All at once, the Concord town common was thick with blue-coated recruits, fumbling to obey the orders of sergeants still trying to master the tones of command. Louisa, observing the strange goings-on, was amused by the amateurism of the newly enlisted soldiers. She wrote that the hapless recruits “poke each other's eyes out, bang their heads & blow themselves up with gunpowder most valiantly.”
18
Although she derided their skill, however, Louisa admired their spirit. She was stirred by emotions both martial and maternal. She longed “to fly at some body & free my mind on several points,” but in a softer moment she wrote: “[I]n a little town like this we all seem like one family in times like these.”
19
Almost before anyone knew it, Concord's young men began to disappear, bound for what many imagined would be a brief summer of adventure and glory.

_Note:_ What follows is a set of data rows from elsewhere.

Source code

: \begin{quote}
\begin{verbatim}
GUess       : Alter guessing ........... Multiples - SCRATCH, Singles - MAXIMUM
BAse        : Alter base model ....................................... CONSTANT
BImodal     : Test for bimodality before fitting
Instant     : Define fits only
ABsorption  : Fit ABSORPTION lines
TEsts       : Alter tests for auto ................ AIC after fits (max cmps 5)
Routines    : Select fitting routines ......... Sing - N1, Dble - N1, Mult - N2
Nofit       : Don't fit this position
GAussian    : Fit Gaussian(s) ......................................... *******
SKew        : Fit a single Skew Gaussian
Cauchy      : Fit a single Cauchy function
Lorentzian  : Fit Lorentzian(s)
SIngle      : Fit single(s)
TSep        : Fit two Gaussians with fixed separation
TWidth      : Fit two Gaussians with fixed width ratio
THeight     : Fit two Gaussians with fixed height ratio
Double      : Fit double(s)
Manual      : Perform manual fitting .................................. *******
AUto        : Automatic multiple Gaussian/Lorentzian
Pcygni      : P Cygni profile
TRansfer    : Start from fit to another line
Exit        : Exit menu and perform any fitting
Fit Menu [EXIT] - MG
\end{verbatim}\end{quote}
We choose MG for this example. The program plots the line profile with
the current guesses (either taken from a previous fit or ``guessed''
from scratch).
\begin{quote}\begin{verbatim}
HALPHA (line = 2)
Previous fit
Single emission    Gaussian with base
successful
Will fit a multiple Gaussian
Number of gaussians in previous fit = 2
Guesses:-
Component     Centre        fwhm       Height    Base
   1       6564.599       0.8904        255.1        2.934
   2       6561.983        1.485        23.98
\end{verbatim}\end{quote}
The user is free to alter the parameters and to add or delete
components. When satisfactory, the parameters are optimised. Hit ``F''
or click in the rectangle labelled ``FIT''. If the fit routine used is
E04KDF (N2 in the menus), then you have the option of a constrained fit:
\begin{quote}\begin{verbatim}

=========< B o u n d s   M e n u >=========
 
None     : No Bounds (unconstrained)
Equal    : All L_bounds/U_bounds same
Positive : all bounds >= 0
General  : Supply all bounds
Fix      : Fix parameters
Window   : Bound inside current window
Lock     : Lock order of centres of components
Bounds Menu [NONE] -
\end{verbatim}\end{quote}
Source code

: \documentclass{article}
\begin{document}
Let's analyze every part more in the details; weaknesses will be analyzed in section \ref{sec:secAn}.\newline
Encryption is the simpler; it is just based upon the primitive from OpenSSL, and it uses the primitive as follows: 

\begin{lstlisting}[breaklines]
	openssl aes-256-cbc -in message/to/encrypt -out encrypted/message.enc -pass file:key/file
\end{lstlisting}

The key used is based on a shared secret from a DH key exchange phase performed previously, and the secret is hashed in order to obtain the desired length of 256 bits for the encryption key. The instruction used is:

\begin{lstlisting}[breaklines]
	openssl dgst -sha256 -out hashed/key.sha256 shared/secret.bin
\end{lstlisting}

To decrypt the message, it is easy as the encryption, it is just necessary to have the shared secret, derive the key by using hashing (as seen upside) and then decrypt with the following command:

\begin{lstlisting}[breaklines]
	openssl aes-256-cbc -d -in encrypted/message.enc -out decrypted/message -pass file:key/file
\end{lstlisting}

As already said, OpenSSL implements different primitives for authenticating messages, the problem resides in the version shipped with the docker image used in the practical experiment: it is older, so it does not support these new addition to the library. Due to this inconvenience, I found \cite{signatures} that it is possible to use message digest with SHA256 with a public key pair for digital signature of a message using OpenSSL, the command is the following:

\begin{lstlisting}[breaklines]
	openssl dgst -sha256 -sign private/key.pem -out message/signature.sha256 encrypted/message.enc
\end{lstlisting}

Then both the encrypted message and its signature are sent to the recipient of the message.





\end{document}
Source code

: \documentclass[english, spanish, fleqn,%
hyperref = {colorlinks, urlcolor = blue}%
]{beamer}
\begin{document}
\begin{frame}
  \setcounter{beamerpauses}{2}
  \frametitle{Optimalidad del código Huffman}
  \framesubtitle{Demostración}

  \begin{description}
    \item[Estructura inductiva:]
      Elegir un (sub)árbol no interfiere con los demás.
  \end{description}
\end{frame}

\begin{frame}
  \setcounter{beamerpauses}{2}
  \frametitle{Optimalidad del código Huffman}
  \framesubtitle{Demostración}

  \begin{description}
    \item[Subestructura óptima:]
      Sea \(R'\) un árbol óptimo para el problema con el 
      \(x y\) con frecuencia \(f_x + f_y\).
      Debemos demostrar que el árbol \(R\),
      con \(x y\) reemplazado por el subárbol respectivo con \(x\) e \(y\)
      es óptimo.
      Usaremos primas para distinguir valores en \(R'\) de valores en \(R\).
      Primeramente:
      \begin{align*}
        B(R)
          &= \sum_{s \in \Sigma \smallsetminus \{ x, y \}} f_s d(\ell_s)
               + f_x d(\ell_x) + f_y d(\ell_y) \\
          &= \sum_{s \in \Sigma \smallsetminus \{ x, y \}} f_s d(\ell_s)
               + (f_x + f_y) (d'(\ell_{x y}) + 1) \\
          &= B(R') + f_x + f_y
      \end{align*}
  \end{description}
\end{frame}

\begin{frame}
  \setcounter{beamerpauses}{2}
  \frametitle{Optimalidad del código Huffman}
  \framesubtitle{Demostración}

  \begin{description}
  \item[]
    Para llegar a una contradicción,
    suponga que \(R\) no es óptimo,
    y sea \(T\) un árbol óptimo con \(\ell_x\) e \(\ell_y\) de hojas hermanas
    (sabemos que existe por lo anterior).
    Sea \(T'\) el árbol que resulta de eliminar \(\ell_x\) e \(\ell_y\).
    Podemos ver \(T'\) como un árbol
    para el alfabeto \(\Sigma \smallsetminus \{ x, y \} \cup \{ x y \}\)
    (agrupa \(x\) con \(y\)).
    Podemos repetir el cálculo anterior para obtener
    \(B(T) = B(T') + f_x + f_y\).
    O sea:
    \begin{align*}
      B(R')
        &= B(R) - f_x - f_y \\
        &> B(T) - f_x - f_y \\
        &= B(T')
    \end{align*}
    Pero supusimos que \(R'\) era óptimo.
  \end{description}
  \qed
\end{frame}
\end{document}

The families of the New England literati were by no means exempt from the call of battle. Emerson's son Edward formed a detachment of soldiers called the Concord Cadets. Garth Wilkinson James, a younger brother of William and Henry James and son of the older Henry, with whom Bronson still traded philosophical ripostes, also enlisted. The Alcott women, too, took up the cause; for the better part of a month after the outbreak of the war, Abba and Louisa could be found at Concord Town Hall, helping out with the sewing of some five hundred “patriotic blue shirts” for the soldiers. Louisa wrote to Alf Whitman that, after having done her share, she was more than happy to put down her needle and take up her pen, since the former tool was her abomination and the latter her delight.
20

During these weeks, Louisa was struggling with a sense of personal insignificance, which her exclusion from the grand events of the war had heightened and which no amount of sewing could diminish. She told her journal, “I long to be a man; but as I can't fight, I will content myself with working for those who can.” Yearning to do something to help defeat the “saucy southerners,” she started spending her spare time curled up with a medical treatise on gunshot wounds. When she was able, she meant to take a turn at nursing in the Union army hospitals. Such appointments were not freely given and would require appealing to some social connections. Nevertheless, by the time the army had gotten itself into “a comfortably smashed condition,” Louisa hoped she could answer the call.